When leaders of cartels are arrested, or one cartel is driven out of a particular area, others will fill the void, critics say, because someone will step in to fulfill the laws of supply and demand.
A cartel called La Famila, for example, once dominated Michoacan state, but they have "disappeared", Carrasco said.
"But the violence there is still high," he added, in a common critique of state strategy to fracture gangs, without effectively handling underlying causes of the trade - including US demand, Mexican poverty and institutional corruption.
Nieto has pledged to continue the war on drugs, but behind closed doors many analysts believe he will try and negotiate a deal with one or two large cartels - likely the Sinaloa Federation - to try and reduce the violence faced by average citizens.
Joaquin "El Chapo" Guzman, leader of the Sinaloa Federation and Mexico's most wanted trafficker, is a "shrewd businessman with a rational mind", Longmire said.
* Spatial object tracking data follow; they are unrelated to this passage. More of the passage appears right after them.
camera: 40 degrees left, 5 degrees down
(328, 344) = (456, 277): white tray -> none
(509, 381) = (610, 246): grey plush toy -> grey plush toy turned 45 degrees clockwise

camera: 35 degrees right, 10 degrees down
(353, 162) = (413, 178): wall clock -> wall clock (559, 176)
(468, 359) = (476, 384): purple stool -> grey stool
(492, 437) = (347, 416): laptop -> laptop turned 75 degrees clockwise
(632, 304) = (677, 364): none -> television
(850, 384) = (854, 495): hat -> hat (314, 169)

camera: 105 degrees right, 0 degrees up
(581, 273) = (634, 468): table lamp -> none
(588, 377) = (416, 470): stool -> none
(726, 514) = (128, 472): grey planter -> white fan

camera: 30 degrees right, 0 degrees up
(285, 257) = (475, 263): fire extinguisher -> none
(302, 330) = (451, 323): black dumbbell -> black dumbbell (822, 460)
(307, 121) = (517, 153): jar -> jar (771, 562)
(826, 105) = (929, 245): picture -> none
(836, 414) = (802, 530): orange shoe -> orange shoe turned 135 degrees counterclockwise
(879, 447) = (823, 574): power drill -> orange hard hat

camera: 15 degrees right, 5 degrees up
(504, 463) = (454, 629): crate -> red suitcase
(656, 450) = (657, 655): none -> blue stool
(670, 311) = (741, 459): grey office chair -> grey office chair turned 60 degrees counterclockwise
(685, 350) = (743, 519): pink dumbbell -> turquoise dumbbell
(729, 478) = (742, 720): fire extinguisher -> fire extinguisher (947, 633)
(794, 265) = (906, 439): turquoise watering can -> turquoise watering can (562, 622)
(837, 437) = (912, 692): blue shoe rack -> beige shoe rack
His group operates "like an old school mafia", she said, unlike the Zetas, who are "psychos running around the country killing people".
While Nieto will not be able to announce a strategy of eliminating the Zetas, allowing the Sinaloa Federation to assert more order to the drug trade, that does not mean he is incapable of making a deal, Longmire said.
"Governments, including in the US, have enacted secret strategies that the public has not been aware for various national security reasons in order to accomplish greater goals," said Longmire, who wrote the book Cartel: The Coming Invasion of Mexico’s Drug Wars. "Putting the Sinaloa cartel in charge and going after the baddest guys [the Zetas] would be the best way for reducing violence at the local and national level."
The Gulf Cartel has reportedly aligned themselves with the Sinaloa Federation to battle the Zetas, in Tamaulipas and beyond.
Now that he is in custody, “El Coss” will likely be extradited to the US, since other major drug lords - including the Sinaloa Federation’s “El Chapo” Guzman - have escaped from Mexican jails.
Some experts speculate the former Gulf Cartel boss' court testimony could be damaging to powerful interests in Tamaulipas and elsewhere. Tomas Yarrington, the state’s governor between 1999 and 2005, is wanted in Mexico for aiding drug gangs. And other politicians and security officials are suspected of being on the cartels' payroll.
Despite concerns about official corruption in security forces south of the Rio Grande, US officials generally speak favorably of Mexican navy commandos who arrested “El Coss”.
"If the goal is reducing violence or trafficking, then getting rid of a kingpin makes no difference at all"
- Sylvia Longmire, security analyst
The navy squad is "is well-trained, well-equipped, and has shown itself capable of responding quickly to actionable intelligence", according to a 2010 WikiLeaks cable.
Unlike the initial members of the Zetas, who also had advanced training, there have not been published reports of navy commandos defecting to join the cartels, Longmire said.
But even with effective security forces who can make headlines with high-level arrests, "the drug activity doesn't change very much".
She continued: "It's just about who is collecting the dollars and controlling the territory. If the goal is reducing violence or trafficking, then getting rid of a kingpin makes no difference all."